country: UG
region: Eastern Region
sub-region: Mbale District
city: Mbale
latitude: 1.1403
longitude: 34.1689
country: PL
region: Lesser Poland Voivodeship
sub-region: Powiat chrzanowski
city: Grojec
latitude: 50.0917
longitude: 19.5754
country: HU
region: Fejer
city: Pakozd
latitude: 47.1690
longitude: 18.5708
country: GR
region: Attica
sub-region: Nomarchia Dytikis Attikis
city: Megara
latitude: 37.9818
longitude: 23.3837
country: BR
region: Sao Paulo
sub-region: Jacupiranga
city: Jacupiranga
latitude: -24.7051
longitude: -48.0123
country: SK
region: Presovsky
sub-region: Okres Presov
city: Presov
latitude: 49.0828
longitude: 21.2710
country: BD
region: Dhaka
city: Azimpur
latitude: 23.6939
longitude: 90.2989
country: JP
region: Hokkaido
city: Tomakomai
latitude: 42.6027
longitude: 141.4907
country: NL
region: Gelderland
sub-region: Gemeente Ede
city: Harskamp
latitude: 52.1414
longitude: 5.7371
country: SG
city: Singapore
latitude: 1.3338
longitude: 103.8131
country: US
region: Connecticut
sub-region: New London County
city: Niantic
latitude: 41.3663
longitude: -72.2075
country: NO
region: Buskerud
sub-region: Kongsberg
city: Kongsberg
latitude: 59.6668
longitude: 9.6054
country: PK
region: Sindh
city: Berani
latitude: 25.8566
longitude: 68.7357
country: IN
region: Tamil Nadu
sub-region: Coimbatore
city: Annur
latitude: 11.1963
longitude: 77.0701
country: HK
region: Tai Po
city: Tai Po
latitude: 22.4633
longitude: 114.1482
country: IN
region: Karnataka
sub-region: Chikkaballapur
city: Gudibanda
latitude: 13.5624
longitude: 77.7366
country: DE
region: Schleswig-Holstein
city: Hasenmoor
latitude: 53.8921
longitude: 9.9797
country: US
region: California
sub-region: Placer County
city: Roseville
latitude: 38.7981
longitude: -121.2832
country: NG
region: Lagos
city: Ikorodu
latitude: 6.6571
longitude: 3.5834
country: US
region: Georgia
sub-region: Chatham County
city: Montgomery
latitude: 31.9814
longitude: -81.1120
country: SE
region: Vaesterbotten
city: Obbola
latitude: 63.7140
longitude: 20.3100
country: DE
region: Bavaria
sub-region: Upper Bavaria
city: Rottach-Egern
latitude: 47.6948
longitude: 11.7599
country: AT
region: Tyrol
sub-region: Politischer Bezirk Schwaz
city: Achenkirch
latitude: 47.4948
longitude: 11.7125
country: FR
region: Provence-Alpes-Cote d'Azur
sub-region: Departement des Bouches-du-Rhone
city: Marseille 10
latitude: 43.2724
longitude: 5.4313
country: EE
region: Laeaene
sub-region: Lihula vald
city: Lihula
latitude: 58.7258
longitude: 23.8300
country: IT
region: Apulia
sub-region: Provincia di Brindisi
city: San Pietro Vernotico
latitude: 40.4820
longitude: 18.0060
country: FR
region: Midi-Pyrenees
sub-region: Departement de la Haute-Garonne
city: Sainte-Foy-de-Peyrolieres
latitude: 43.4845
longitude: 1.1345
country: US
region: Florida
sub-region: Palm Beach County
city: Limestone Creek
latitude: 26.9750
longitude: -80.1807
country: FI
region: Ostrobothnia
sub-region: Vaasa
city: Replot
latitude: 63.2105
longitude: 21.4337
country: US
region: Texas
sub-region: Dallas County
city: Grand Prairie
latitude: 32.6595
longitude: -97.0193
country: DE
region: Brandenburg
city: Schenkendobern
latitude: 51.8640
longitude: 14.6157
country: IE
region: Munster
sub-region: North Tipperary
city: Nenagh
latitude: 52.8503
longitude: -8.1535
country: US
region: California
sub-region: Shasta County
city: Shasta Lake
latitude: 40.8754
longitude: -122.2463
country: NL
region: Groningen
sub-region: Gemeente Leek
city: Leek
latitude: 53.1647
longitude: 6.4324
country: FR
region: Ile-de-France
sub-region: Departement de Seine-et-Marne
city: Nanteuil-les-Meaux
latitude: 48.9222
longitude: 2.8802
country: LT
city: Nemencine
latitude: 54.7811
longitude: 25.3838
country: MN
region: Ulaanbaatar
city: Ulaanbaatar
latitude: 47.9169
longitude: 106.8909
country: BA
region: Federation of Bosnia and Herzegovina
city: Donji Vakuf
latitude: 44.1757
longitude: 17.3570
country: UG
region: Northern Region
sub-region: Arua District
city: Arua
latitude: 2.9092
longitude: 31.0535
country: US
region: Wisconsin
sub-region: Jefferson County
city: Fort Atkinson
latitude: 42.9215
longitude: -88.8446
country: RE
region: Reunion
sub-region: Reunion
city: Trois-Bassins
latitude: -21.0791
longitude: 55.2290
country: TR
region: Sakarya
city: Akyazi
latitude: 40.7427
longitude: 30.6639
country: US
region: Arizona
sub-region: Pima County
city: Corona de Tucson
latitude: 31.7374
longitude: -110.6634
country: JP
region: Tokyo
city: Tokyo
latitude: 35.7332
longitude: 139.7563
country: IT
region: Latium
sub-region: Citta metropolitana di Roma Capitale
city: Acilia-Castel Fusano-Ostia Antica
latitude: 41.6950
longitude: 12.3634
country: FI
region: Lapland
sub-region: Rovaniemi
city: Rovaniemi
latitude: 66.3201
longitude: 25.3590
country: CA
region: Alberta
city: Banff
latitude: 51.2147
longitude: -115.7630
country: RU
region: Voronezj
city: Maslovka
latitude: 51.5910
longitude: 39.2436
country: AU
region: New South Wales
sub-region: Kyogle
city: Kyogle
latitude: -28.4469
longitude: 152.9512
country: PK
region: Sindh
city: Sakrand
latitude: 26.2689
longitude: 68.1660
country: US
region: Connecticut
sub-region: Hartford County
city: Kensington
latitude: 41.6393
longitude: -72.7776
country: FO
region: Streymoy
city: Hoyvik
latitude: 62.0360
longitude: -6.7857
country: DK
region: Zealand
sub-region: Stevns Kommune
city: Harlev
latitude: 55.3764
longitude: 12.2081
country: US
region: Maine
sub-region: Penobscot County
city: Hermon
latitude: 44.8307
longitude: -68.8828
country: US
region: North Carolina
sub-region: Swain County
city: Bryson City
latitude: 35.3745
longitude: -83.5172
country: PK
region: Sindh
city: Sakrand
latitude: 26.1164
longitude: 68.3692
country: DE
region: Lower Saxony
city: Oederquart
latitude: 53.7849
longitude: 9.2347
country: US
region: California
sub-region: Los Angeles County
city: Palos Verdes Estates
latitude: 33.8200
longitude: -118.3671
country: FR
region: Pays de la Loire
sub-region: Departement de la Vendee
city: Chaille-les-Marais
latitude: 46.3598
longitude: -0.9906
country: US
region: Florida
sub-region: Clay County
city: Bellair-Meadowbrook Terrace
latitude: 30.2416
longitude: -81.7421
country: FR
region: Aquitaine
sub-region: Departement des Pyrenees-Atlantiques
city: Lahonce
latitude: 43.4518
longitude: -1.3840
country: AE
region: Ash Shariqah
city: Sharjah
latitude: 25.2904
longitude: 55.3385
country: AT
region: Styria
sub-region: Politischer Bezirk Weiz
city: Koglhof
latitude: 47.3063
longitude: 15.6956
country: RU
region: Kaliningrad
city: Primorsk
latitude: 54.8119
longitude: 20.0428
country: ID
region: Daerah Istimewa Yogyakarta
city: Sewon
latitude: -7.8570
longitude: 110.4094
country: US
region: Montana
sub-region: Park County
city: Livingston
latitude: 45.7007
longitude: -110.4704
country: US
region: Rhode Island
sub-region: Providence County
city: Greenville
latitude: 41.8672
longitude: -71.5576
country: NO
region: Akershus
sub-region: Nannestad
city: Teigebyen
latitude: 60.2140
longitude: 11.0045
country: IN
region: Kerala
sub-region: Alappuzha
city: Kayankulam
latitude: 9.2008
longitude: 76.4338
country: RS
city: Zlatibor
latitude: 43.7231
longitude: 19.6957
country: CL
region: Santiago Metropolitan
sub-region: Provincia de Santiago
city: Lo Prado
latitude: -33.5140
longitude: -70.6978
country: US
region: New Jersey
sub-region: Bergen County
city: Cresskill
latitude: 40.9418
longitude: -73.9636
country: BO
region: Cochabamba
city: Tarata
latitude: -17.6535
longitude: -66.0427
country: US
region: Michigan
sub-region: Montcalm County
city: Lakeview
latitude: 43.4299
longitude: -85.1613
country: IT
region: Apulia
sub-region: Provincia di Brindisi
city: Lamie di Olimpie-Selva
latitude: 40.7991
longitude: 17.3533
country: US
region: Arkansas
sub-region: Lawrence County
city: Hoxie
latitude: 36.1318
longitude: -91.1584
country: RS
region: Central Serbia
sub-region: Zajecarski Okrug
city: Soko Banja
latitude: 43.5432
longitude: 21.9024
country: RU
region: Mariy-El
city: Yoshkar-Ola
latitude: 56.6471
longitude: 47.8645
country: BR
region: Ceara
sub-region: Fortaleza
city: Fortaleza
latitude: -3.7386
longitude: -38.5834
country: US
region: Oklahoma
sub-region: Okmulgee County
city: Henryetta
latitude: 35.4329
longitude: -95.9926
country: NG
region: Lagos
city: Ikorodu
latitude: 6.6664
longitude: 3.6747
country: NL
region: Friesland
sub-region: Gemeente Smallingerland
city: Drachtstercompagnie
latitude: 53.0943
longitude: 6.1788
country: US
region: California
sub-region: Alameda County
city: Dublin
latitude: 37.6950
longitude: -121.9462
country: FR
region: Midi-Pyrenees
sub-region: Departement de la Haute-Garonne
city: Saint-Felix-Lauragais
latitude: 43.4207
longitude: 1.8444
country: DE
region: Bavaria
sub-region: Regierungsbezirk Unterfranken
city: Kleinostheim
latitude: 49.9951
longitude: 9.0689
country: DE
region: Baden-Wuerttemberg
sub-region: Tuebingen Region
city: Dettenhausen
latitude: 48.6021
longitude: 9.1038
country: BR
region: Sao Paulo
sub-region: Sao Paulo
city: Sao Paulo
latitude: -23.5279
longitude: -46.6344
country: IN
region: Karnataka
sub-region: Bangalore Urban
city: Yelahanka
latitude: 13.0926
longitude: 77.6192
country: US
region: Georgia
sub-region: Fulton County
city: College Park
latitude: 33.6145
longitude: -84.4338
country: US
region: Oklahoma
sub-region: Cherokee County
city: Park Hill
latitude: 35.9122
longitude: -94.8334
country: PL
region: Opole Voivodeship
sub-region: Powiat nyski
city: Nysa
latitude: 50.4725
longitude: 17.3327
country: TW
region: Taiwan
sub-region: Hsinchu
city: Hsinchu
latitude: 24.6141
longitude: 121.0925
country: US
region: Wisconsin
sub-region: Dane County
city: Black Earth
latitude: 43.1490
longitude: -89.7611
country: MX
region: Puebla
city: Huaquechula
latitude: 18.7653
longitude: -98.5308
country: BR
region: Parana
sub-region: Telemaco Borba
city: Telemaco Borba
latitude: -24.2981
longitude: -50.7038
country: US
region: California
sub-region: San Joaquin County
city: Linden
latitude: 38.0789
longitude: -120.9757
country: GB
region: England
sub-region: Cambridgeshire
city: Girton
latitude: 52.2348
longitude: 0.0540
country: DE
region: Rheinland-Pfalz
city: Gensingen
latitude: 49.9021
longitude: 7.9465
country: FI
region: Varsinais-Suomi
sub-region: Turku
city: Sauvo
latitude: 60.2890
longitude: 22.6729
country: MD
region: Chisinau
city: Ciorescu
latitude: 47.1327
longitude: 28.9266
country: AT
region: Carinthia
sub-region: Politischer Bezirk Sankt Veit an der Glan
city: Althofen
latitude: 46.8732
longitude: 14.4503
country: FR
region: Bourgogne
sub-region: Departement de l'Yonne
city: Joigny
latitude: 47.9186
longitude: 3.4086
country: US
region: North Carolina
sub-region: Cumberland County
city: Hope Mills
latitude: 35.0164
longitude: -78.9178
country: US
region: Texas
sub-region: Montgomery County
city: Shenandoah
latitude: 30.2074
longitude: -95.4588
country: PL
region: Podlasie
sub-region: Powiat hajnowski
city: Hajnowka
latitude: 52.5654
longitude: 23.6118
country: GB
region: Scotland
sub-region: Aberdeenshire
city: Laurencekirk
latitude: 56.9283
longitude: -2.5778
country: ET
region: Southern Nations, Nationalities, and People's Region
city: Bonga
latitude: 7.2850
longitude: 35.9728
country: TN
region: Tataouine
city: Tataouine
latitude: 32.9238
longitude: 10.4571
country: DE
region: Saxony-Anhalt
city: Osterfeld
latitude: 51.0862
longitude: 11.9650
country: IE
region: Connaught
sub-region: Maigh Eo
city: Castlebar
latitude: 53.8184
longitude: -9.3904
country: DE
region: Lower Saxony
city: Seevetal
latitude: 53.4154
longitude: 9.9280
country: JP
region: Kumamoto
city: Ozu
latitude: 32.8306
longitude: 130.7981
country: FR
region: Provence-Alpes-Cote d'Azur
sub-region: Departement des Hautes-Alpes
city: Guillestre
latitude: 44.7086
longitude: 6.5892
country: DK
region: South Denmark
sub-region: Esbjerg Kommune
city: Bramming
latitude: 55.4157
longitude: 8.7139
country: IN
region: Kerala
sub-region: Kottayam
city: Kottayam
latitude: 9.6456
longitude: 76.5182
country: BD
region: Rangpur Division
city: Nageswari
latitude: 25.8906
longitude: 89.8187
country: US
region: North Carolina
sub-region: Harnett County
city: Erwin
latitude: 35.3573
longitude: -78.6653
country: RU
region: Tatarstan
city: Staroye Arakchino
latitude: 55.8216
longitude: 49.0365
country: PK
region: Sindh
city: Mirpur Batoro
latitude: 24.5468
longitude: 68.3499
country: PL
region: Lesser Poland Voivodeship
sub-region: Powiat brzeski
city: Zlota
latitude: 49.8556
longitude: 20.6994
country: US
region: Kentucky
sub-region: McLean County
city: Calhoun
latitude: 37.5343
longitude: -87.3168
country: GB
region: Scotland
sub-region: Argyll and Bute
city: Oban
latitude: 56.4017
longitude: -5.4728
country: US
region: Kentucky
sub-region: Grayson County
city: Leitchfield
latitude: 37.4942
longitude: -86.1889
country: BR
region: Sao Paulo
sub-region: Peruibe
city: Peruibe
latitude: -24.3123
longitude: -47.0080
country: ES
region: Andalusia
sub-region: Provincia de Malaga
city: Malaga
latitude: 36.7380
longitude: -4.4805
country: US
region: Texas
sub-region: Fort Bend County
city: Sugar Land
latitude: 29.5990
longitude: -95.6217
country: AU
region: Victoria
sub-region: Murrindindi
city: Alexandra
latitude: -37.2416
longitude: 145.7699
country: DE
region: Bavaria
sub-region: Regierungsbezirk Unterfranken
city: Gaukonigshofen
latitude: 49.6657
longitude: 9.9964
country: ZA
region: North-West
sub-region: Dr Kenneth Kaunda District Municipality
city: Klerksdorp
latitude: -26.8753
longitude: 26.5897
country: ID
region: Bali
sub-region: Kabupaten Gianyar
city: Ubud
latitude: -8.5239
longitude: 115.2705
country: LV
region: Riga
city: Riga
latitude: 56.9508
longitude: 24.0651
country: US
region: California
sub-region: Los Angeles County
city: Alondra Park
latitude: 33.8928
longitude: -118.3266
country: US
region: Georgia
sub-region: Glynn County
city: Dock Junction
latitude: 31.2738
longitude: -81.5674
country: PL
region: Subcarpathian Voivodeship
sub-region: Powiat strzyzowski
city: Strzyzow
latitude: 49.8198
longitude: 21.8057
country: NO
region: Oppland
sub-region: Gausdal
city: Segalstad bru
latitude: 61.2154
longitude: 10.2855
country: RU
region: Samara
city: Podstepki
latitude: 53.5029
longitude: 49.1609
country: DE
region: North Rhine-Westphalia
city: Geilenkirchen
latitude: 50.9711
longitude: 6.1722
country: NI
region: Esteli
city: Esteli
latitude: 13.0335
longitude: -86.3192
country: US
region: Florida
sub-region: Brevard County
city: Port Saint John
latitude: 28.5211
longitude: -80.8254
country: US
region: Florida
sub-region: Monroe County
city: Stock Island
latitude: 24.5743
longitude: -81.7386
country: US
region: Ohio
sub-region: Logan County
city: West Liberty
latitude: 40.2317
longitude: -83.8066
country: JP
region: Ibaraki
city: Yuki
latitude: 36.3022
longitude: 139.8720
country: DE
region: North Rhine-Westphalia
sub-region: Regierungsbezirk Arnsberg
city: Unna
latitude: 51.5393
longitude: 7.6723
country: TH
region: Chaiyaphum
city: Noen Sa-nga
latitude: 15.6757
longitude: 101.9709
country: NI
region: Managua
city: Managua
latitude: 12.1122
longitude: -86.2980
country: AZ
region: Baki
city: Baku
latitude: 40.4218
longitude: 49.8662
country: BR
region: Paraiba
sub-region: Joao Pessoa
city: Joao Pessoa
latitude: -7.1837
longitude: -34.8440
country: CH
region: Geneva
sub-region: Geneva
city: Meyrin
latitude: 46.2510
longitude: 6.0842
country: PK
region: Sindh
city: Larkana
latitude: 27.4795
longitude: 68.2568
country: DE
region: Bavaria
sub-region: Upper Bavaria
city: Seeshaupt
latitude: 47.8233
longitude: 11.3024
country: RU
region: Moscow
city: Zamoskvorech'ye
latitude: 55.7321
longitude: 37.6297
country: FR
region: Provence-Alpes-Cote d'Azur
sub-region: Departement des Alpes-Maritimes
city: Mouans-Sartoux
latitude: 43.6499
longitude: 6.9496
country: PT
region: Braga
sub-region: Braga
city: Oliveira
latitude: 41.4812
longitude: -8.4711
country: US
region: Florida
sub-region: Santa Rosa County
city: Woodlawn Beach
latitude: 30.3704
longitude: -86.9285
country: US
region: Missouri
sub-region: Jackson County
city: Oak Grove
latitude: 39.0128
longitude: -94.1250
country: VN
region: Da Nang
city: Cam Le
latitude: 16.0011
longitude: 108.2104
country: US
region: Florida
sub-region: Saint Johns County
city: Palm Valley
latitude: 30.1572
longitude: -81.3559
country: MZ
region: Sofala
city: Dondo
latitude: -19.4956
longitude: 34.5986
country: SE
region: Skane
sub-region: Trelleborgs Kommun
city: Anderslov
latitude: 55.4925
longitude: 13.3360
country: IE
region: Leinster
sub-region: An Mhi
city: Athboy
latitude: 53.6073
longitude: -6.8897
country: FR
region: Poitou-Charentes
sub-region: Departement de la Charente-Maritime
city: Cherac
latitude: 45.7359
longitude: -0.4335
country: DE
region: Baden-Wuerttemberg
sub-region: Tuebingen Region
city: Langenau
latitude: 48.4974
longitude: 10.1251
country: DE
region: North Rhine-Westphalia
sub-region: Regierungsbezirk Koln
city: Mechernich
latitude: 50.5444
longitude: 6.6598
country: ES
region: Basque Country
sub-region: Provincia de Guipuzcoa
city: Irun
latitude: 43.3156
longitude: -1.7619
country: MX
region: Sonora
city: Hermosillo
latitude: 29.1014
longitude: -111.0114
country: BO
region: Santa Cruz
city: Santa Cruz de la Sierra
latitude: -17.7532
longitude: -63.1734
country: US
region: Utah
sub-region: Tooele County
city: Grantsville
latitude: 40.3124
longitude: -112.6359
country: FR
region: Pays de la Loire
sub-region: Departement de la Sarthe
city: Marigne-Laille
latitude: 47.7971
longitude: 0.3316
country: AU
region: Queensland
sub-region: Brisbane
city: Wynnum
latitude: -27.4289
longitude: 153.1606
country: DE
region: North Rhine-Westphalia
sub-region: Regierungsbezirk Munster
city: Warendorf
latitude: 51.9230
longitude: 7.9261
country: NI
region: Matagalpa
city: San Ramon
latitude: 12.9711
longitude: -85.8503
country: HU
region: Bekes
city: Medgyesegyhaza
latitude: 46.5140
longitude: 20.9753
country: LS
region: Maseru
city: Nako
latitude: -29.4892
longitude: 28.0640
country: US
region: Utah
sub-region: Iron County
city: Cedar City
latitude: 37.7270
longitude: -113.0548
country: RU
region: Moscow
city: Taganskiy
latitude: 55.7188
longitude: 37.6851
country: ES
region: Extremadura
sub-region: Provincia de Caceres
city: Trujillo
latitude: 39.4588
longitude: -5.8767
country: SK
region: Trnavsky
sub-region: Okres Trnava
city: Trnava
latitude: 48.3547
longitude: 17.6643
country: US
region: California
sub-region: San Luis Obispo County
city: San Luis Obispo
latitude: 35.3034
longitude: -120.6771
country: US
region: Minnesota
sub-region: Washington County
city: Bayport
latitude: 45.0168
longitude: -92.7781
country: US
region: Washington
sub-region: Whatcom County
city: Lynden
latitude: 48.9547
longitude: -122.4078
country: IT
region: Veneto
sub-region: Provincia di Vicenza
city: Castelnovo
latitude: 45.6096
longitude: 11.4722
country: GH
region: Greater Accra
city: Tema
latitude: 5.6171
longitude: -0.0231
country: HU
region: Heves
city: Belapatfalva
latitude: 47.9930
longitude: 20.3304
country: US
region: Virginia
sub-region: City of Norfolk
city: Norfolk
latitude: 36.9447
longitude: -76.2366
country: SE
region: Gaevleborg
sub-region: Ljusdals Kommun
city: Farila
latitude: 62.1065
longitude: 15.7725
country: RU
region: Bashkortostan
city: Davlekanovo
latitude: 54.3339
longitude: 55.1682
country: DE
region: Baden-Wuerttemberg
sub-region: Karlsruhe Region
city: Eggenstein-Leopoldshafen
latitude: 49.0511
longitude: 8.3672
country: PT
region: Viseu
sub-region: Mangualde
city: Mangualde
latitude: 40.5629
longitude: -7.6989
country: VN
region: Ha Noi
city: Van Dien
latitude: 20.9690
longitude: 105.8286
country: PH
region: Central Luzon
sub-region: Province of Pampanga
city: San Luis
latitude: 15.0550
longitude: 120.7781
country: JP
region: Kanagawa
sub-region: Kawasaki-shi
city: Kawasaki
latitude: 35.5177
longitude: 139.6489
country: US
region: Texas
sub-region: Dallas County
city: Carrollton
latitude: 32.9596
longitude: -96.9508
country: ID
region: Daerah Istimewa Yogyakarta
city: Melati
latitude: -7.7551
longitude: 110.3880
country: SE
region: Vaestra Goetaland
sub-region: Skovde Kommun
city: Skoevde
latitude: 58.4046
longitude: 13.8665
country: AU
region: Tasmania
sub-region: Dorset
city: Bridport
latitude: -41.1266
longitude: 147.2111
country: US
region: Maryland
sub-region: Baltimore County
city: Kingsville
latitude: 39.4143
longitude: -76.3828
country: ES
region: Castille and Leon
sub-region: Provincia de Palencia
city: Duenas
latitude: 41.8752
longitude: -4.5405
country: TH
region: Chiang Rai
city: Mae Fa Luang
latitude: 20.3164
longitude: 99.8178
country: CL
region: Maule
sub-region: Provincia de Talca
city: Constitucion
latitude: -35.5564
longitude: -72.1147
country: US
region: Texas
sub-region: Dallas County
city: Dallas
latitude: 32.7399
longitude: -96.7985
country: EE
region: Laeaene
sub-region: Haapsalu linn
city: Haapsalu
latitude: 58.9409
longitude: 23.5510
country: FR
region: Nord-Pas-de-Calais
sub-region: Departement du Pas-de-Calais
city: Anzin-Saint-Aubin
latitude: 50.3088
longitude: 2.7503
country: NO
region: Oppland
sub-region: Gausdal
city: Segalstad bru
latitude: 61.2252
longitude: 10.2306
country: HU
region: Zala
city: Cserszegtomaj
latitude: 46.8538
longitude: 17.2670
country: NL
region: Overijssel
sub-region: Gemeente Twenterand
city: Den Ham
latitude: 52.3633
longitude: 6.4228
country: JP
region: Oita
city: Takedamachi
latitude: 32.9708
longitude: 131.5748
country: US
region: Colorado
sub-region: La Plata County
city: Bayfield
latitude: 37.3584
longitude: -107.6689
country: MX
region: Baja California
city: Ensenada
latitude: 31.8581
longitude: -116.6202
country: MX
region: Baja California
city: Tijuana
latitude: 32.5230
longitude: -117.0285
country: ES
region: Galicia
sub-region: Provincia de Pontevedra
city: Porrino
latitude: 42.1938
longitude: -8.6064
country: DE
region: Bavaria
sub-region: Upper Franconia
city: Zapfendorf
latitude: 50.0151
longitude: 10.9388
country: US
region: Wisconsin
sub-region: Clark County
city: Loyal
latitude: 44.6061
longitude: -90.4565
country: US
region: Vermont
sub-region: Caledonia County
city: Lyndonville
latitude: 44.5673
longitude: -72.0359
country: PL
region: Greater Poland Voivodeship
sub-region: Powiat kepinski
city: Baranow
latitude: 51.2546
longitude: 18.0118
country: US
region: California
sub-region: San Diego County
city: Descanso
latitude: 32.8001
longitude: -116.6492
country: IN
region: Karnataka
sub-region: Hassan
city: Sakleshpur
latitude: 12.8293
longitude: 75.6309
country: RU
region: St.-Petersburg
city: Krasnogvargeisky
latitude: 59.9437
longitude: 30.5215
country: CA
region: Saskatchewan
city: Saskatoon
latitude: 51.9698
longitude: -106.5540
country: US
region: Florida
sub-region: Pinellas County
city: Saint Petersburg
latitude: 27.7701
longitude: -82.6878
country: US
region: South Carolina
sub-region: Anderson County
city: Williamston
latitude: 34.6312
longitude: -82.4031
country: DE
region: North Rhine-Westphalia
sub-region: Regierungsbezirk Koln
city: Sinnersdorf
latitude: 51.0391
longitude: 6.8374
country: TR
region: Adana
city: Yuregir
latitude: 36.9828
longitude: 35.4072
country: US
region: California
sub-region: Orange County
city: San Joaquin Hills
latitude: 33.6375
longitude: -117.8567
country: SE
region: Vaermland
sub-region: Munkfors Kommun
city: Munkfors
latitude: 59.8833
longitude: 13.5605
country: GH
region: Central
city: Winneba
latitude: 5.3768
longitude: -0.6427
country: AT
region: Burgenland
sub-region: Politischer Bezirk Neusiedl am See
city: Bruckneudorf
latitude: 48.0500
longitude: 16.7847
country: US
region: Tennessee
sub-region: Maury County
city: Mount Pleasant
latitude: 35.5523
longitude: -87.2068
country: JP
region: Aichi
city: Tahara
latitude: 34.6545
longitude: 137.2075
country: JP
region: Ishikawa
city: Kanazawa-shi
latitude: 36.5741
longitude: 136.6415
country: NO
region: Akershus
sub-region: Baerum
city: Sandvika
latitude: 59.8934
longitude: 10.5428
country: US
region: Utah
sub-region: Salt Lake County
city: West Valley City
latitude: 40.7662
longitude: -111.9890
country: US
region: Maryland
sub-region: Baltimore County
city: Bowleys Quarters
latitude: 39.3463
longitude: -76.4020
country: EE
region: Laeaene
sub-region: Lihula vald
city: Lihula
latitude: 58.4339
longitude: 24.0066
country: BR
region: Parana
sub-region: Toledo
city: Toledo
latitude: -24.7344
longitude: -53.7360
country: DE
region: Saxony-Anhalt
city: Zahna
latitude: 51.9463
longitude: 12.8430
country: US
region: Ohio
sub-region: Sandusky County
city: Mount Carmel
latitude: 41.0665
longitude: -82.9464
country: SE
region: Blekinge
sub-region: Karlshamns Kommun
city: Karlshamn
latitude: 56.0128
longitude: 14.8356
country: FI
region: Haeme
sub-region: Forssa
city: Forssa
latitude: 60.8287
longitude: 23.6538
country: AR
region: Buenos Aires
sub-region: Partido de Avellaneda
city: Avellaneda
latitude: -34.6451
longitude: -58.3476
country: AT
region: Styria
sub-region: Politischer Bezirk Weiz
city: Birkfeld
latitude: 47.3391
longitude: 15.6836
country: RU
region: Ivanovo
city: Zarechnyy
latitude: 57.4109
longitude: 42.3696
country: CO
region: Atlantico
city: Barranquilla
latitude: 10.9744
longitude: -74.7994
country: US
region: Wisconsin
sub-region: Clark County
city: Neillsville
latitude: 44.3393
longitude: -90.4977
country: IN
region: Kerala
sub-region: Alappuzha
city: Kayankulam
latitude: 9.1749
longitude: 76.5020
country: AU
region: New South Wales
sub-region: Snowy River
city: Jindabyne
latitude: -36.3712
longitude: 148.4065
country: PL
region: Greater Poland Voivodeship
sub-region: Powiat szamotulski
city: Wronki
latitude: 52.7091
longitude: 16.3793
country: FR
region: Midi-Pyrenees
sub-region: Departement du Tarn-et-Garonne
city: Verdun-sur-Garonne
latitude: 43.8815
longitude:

☆ ☆ ☆

=== Given task ===
List as numbered lines every line from the start of the records through the line containing "city: Azimpur", omitting blank lines.

=== Solution ===
1. country: UG
2. region: Eastern Region
3. sub-region: Mbale District
4. city: Mbale
5. latitude: 1.1403
6. longitude: 34.1689
7. country: PL
8. region: Lesser Poland Voivodeship
9. sub-region: Powiat chrzanowski
10. city: Grojec
11. latitude: 50.0917
12. longitude: 19.5754
13. country: HU
14. region: Fejer
15. city: Pakozd
16. latitude: 47.1690
17. longitude: 18.5708
18. country: GR
19. region: Attica
20. sub-region: Nomarchia Dytikis Attikis
21. city: Megara
22. latitude: 37.9818
23. longitude: 23.3837
24. country: BR
25. region: Sao Paulo
26. sub-region: Jacupiranga
27. city: Jacupiranga
28. latitude: -24.7051
29. longitude: -48.0123
30. country: SK
31. region: Presovsky
32. sub-region: Okres Presov
33. city: Presov
34. latitude: 49.0828
35. longitude: 21.2710
36. country: BD
37. region: Dhaka
38. city: Azimpur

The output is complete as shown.